▶ **Plain-text document sources**
□ □ □ □ □ □ □

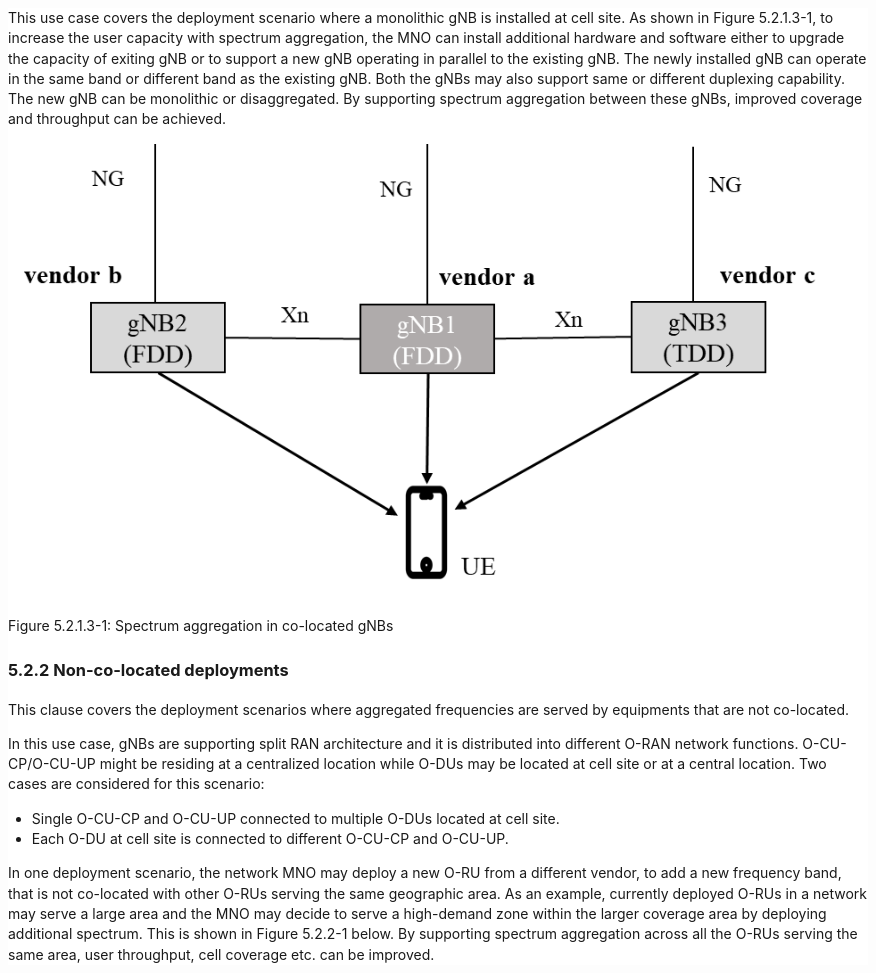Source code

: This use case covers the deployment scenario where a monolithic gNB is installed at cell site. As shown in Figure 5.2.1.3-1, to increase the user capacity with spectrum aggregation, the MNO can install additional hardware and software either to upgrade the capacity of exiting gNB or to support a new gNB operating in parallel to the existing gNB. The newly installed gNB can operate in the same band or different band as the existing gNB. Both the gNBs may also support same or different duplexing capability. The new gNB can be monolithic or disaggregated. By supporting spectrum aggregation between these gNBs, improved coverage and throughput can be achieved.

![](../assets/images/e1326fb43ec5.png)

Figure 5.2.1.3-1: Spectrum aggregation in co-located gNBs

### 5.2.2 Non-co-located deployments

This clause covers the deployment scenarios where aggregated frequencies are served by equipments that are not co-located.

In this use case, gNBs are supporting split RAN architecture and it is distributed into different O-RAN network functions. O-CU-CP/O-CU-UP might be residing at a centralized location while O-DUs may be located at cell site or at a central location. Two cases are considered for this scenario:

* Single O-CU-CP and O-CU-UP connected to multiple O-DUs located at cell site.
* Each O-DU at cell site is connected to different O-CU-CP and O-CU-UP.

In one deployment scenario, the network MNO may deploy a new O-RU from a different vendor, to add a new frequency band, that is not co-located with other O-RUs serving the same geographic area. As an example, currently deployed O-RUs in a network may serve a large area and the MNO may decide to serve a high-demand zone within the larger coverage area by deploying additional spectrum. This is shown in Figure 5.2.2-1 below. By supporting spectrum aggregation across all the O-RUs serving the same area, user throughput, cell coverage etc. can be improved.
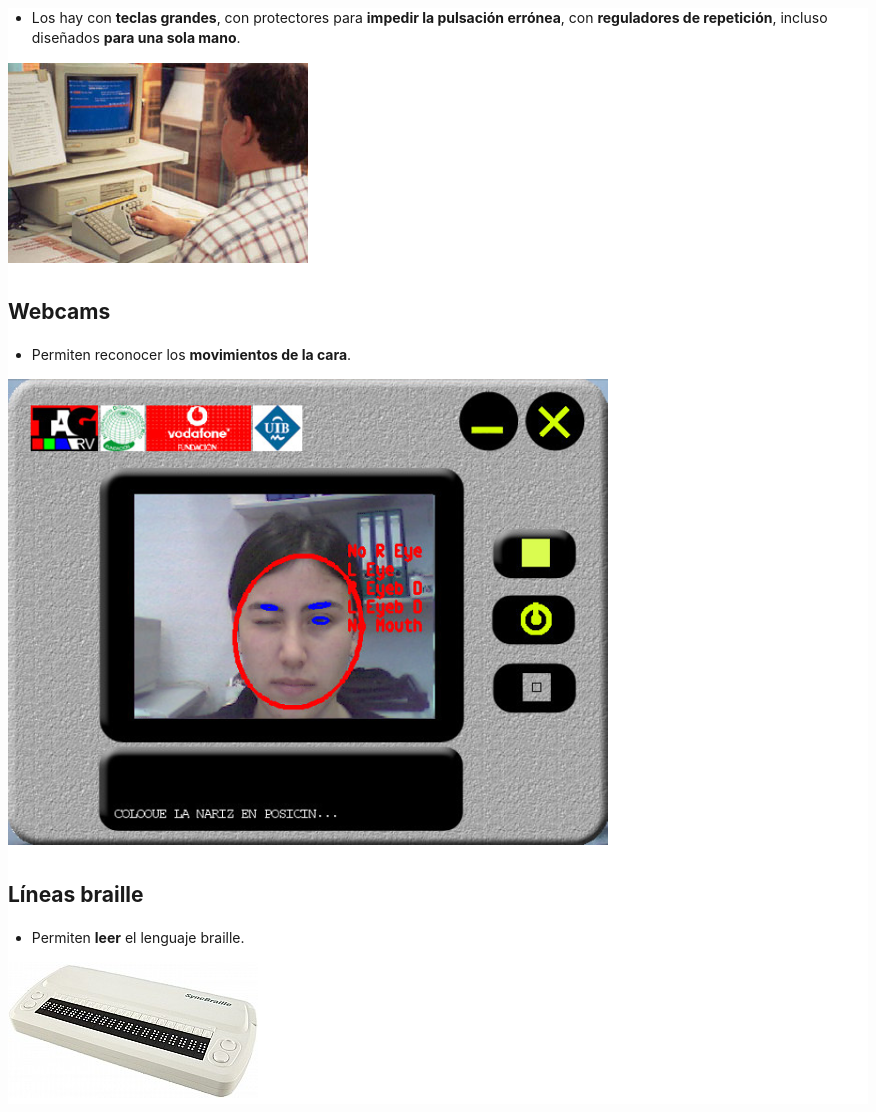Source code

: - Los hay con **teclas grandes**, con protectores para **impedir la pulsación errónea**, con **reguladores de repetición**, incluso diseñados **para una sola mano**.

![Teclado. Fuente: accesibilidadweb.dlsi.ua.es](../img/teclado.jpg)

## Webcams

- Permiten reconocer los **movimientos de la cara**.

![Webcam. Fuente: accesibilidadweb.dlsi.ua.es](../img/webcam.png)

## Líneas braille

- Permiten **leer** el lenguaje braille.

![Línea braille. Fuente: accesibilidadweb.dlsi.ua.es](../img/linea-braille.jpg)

□ □ □ □ □ □ □

▶ **THE TASK**
Set down nothing but the lines from the one containing "una sola mano**." through the end of the entries above, exactly as written, both ends counted.

▶ **EXERCISE RESULT**
: - Los hay con **teclas grandes**, con protectores para **impedir la pulsación errónea**, con **reguladores de repetición**, incluso diseñados **para una sola mano**.

![Teclado. Fuente: accesibilidadweb.dlsi.ua.es](../img/teclado.jpg)

## Webcams

- Permiten reconocer los **movimientos de la cara**.

![Webcam. Fuente: accesibilidadweb.dlsi.ua.es](../img/webcam.png)

## Líneas braille

- Permiten **leer** el lenguaje braille.

![Línea braille. Fuente: accesibilidadweb.dlsi.ua.es](../img/linea-braille.jpg)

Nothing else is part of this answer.